Senator Lindsey Graham of South Carolina has suspended his campaign on the eve of the deadline to remove his name from his home state’s primary ballot. Graham’s campaign failed to generate much enthusiasm among Republican voters despite his strong stance on tackling terrorism abroad. He expressed his hawkish position via a video message recently.
Four months ago at the very first debate, I said that any candidate that did not understand that we need more American troops on the ground in Iraq and Syria to defeat ISIL wasn’t ready to be commander-in-chief.
While Graham could point to strong conservative credentials on many issues, his fatal flaw, as I noted in his bio, was a focus on immigration reform that went awry of anti-amnesty conservatives. So lackluster was Graham’s support that he never qualified for the main stage in any GOP debate so far and even failed to make the undercard in the Fox Business/WSJ Republican debate last month.
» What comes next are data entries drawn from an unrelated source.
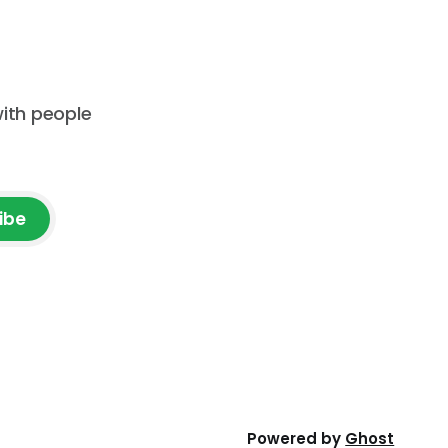
with people
ibe
Powered by
Ghost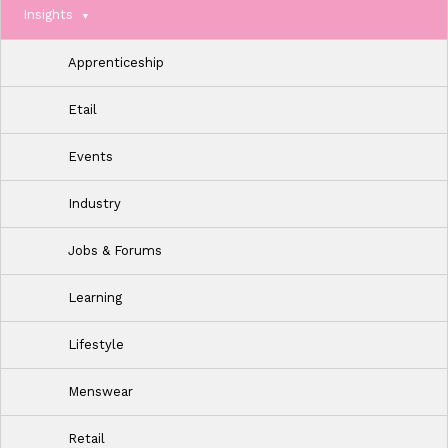
Insights
Apprenticeship
Etail
Events
Industry
Jobs & Forums
Learning
Lifestyle
Menswear
Retail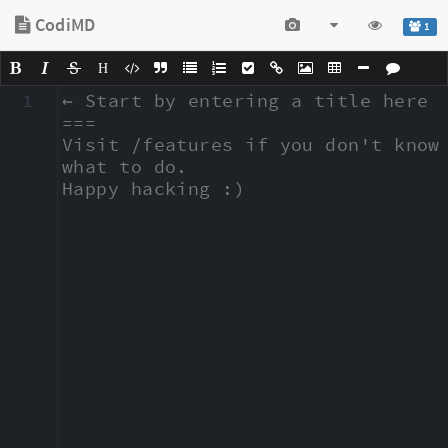
CodiMD
1
H
1
← Start by entering a title here

===

Visit /features if you don't know 
what to do.

Happy hacking :)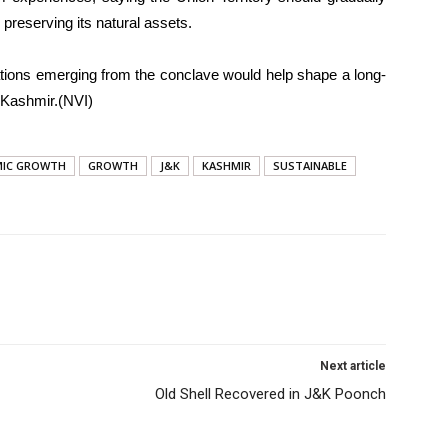
preserving its natural assets.
ions emerging from the conclave would help shape a long-
 Kashmir.(NVI)
IC GROWTH
GROWTH
J&K
KASHMIR
SUSTAINABLE
Next article
Old Shell Recovered in J&K Poonch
His exit will have no measurable affect on the legitimate contenders’ chances in the GOP nomination battle. Graham’s polling numbers remained in the low single-digits for the duration of his campaign, so no one stands to benefit much by gaining his supporters. The GOP nomination field remains swollen and bloated even with the senator’s decision yesterday. Thirteen Republicans are still officially in the running for the nomination. All but 3 or 4 have any chance at winning, and, in my opinion, all but 5 or 6 should already be gone.